Prior was +64K (revised to +56K)October was -105K (revised to -173K)Unemployment rate 4.4% vs 4.5% expectedPrior unemployment rate 4.6%Unrounded unemployment 4.375% vs 4.564% priorParticipation rate 62.4% vs 62.5% priorU6 underemployment rate 8.4% vs 8.7% priorAverage hourly earnings +0.3% m/m vs +0.3% expectedAverage hourly earnings +3.8% y/y vs +3.6% expectedAverage weekly hours 34.2 vs 34.3 expectedChange in private payrolls +37K vs +64K expectedChange in manufacturing payrolls -8K vs -5K expectedGovernment payrolls +27K vs -5K in NovemberThe market was pricing in a 12% chance of a January rate cut before the data and a 40% chance of a cut at the March meeting. For the year, there were 54.7 bps of easing priced in. The US 10-year yield was at 4.187% and USD/JPY was trading at 157.57.The US dollar is mostly lower on this as it reacts to the headline and the poor revisions. I would argue that the market was priced for an upside surprise given that most of the pre-jobs employment numbers were upbeat. The good news in the report is the fall in the unemployment rate, which — without rounding fell nearly 0.2 pp, though a chunk of that was due to people dropping out of the labor force.In terms of markets, USD/JPY is quickly down to 157.44 in a broad USD selloff. S&P 500 futures are up 22 points and 10-year yields are unchanged from prior to the report.

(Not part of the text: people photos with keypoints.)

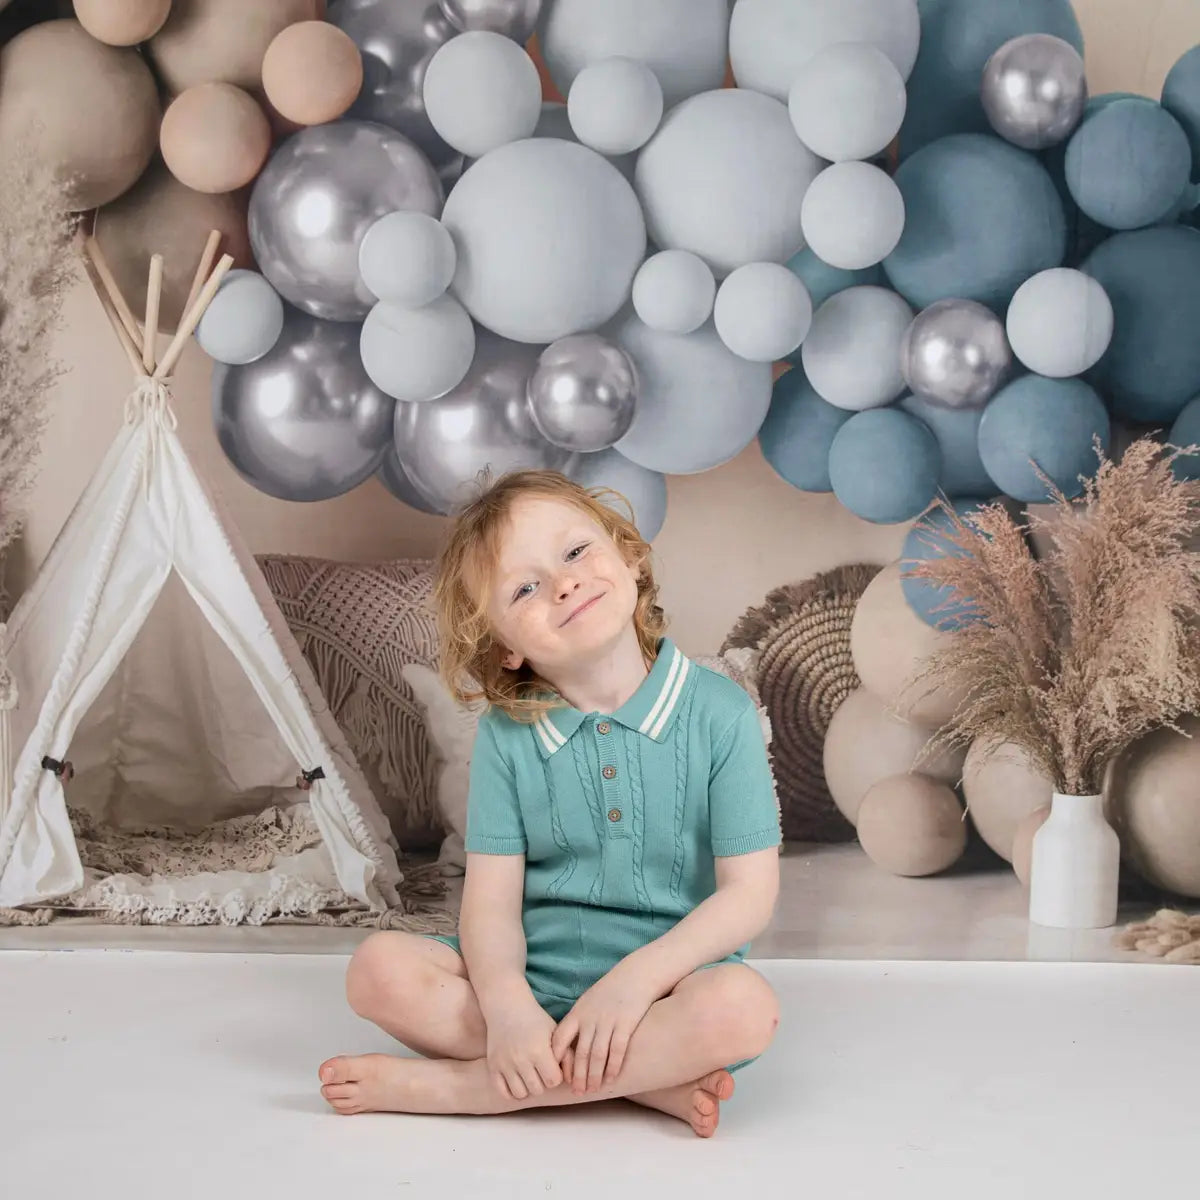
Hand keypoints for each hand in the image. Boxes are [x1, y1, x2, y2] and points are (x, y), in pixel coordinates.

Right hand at [485, 995, 562, 1100]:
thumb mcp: (555, 1032)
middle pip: (537, 1090)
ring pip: (520, 1094)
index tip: (552, 1067)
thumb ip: (567, 1056)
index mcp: (539, 1050)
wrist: (508, 1006)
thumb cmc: (535, 1019)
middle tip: (540, 1070)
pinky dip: (511, 1091)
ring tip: (528, 1075)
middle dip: (542, 1082)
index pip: (553, 1081)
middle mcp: (521, 1059)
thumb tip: (572, 1080)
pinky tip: (516, 1080)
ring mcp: (505, 1064)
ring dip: (527, 1087)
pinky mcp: (493, 1066)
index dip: (555, 1076)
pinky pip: (503, 1092)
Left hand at [550, 960, 660, 1093]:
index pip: (560, 1039)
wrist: (637, 974)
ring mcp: (607, 1020)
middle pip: (580, 1052)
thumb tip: (568, 1043)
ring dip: (594, 1076)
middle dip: (578, 1075)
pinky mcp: (625, 1023)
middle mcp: (590, 1018)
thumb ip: (579, 1021)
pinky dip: (613, 1067)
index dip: (559, 1059)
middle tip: (577, 1092)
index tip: (559, 1075)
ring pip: (597, 1055)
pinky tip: (612, 1079)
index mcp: (578, 1012)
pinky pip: (617, 1050)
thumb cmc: (611, 990)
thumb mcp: (589, 1001)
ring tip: (593, 1090)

This article was written by Adam Button at investinglive.com.
💡 DMK Insight
The latest jobs report shows a mixed bag, and here’s why it matters: unemployment dipped to 4.4%, but revisions to prior months paint a concerning picture for economic momentum. The downward revision of September’s job gains from +64K to +56K and October’s from -105K to -173K suggests that the labor market isn’t as robust as it appeared. A participation rate of 62.4% indicates that fewer people are entering the workforce, which could signal a lack of confidence in job availability. The U6 underemployment rate dropping to 8.4% is a silver lining, but it’s still higher than desired. Average hourly earnings rising by 0.3% month-over-month aligns with expectations, but the year-over-year increase of 3.8% outpaces the previous 3.6%, hinting at inflationary pressures that could influence the Fed’s next moves. Traders should keep an eye on the upcoming Federal Reserve meetings, as these employment figures could sway interest rate decisions. Watch for key levels in related markets, especially in equities and bonds, as volatility may spike if the Fed signals a shift in policy based on these labor metrics.
📮 Takeaway
Monitor the Fed’s response to the mixed jobs data, especially if unemployment trends worsen or inflation pressures persist, as this could impact interest rates and market volatility.